There is a lot that you can do for your own health, but you can’t suddenly become an expert on all the possibilities when a problem lands you in the doctor’s office. So here are questions to ask about any “further testing” that is suggested that will help you avoid any that may be unnecessary:

  • Why are we doing this test?
  • What will the findings tell us about this problem?
  • Will the test results change how we treat the problem? 

By the way, if a test is negative, that doesn’t mean that it was unnecessary.  It’s simply that in order to do any test, but particularly an expensive and/or invasive one, you should have a good reason.
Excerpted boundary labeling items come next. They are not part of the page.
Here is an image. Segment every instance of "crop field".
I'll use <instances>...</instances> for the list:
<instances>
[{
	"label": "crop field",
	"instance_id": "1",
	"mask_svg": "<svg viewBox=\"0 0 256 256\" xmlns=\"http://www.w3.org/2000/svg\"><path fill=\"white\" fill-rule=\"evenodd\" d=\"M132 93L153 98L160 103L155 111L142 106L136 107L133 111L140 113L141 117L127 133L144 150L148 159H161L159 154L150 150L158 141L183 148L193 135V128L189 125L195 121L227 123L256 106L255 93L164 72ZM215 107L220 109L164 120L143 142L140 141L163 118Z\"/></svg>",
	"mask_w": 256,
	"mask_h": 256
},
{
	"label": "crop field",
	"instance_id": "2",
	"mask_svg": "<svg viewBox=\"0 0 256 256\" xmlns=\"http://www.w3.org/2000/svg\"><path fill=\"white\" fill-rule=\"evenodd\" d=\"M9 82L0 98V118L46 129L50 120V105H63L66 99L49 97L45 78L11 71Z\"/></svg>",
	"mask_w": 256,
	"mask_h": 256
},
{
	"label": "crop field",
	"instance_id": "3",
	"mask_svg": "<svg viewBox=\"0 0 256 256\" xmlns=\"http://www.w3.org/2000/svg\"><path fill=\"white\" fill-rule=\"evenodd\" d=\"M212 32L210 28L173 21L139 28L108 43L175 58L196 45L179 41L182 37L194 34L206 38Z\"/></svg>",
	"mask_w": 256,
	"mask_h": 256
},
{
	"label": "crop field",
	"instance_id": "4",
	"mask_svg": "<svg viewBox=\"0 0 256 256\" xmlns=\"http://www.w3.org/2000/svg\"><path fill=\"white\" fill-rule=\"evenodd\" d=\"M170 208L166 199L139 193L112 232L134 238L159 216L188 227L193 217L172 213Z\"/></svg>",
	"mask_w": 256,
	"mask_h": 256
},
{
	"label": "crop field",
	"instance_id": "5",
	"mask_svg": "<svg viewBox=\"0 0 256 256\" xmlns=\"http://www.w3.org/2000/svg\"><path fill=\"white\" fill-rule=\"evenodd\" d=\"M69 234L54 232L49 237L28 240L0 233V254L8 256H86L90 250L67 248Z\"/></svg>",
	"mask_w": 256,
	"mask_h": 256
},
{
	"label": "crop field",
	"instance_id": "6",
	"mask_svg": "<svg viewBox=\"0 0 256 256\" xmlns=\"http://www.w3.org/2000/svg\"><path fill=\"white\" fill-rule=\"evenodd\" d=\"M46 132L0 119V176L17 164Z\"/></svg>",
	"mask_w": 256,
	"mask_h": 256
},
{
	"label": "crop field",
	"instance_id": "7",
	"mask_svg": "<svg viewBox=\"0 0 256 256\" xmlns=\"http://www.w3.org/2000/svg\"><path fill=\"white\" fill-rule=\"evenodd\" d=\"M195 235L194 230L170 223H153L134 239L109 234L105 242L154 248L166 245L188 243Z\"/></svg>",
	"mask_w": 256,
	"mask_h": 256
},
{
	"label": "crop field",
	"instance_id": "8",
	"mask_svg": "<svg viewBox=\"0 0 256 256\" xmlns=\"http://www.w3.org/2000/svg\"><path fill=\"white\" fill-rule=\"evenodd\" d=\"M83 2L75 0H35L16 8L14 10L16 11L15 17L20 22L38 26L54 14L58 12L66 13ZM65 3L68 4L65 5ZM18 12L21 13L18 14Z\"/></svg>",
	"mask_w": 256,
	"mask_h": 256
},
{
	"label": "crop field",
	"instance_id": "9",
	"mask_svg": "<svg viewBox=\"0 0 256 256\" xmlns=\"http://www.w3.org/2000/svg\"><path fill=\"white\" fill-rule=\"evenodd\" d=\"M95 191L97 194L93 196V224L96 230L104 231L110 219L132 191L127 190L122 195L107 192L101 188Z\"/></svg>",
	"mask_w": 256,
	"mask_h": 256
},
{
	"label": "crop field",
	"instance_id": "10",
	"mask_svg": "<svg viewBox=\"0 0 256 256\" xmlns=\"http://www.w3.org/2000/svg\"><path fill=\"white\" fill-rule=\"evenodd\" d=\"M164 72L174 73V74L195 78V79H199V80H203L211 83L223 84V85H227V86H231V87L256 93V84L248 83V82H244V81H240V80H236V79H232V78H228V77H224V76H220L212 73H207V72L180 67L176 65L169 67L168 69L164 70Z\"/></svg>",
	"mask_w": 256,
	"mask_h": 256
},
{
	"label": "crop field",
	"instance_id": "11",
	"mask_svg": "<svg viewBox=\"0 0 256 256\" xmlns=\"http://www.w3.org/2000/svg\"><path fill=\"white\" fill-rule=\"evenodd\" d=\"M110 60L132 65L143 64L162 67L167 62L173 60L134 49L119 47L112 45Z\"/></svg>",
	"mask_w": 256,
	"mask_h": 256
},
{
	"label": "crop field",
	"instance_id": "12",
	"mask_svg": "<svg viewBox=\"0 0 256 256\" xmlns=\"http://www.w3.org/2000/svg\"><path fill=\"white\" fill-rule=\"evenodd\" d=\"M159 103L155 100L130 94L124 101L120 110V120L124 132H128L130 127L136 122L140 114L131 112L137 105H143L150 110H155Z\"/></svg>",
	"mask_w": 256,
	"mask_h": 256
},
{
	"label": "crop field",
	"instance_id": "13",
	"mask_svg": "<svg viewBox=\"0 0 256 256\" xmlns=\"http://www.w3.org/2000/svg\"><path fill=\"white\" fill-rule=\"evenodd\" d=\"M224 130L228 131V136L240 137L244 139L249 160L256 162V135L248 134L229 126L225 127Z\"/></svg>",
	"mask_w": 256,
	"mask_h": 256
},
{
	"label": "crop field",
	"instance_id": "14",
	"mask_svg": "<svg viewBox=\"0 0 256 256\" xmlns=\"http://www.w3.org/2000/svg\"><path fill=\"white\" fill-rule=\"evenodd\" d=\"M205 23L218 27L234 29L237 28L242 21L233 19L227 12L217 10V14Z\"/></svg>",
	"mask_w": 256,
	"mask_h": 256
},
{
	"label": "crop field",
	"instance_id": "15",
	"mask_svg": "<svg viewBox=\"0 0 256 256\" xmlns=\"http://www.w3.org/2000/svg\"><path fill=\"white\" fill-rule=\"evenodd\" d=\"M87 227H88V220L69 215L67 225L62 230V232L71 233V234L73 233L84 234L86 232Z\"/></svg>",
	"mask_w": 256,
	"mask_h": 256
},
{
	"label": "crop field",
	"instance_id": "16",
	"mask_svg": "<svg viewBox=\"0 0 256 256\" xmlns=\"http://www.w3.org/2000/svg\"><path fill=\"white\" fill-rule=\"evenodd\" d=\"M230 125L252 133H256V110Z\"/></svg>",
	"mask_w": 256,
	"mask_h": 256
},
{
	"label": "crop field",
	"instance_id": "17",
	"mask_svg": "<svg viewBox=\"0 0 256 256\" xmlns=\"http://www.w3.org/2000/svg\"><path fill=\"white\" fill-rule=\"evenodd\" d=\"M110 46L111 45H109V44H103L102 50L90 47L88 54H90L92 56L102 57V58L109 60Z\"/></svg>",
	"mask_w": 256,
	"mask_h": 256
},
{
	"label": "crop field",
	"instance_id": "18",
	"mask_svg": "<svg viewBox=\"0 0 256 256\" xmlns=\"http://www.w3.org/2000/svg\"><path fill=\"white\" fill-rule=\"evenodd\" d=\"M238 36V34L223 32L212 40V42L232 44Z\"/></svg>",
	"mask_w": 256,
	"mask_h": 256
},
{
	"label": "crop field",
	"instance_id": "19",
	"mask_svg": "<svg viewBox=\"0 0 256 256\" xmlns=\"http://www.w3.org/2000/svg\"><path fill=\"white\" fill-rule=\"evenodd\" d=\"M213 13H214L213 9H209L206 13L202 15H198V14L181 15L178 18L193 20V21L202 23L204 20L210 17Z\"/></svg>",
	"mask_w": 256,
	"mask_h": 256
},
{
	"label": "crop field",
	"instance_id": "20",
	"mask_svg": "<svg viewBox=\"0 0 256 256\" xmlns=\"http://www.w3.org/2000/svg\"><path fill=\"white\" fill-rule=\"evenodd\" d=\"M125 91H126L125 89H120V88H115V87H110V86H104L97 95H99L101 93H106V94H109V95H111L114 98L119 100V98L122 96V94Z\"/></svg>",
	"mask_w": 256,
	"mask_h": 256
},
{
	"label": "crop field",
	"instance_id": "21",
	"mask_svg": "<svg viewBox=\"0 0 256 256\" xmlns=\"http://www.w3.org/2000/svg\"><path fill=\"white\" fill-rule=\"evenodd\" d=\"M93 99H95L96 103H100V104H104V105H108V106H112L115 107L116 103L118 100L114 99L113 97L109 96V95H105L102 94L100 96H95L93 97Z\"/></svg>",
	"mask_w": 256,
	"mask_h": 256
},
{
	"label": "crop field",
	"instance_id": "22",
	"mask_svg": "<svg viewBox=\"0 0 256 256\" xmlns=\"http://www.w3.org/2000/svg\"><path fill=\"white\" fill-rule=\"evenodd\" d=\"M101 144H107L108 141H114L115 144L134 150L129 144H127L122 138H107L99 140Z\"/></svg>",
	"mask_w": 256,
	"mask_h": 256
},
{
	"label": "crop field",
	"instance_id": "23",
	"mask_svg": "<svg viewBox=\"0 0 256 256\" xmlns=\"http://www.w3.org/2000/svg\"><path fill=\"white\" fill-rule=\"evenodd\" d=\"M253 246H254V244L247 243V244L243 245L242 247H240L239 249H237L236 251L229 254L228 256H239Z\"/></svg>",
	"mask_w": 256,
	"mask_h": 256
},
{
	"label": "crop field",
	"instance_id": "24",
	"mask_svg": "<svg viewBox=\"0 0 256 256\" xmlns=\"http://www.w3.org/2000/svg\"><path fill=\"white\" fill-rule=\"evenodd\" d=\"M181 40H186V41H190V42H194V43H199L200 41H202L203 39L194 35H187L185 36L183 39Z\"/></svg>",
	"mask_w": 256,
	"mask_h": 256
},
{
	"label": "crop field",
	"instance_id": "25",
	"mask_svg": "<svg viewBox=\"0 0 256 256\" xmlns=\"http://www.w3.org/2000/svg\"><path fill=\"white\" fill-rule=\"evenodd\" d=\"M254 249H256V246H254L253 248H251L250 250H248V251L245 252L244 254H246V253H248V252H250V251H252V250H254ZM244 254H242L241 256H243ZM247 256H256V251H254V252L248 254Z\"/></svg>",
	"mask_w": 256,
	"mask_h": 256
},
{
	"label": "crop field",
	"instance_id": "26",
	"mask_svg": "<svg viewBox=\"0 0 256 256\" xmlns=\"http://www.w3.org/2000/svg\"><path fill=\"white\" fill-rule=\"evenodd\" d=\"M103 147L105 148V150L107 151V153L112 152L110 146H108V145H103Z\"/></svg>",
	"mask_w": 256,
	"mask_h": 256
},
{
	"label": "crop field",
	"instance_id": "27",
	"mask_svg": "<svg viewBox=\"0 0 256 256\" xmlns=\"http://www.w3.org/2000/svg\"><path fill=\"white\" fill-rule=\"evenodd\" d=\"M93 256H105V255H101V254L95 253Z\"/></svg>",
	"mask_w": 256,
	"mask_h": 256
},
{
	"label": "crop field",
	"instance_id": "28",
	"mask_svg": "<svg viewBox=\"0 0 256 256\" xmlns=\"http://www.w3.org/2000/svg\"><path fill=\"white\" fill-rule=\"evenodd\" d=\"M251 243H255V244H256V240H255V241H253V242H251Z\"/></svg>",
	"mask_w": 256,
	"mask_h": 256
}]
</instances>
Do not buy that nonsense about poor persecuted doctors forced to do unnecessary testing on their patients in order to protect themselves from mean old malpractice attorneys. Any doctor who orders unnecessary imaging because s/he is too lazy or stupid to do a proper examination should be avoided.

The thing is, doctors like to do doctor stuff. We didn’t become doctors in order to tell people to quit worrying about it and go home, even if that is the best thing to do. So it’s easy to get into the habit of over-testing. And here’s another thing. If you’ve spent the last 15 years of practice ordering angiograms for everyone who walks into your office with chest pain, and some study comes out telling you that you shouldn’t do that unless you have some other indication for it, that means you’ve been doing the wrong thing for 15 years. And people hate to think that they’ve been doing the wrong thing for 15 years, especially when they are doctors. Five years after the definitive study came out establishing diuretics as the go-to drugs to treat hypertension, most doctors were still prescribing the more expensive medications that they had become accustomed to over the years. So don’t trust your doctor TOO much. S/he is only human, after all.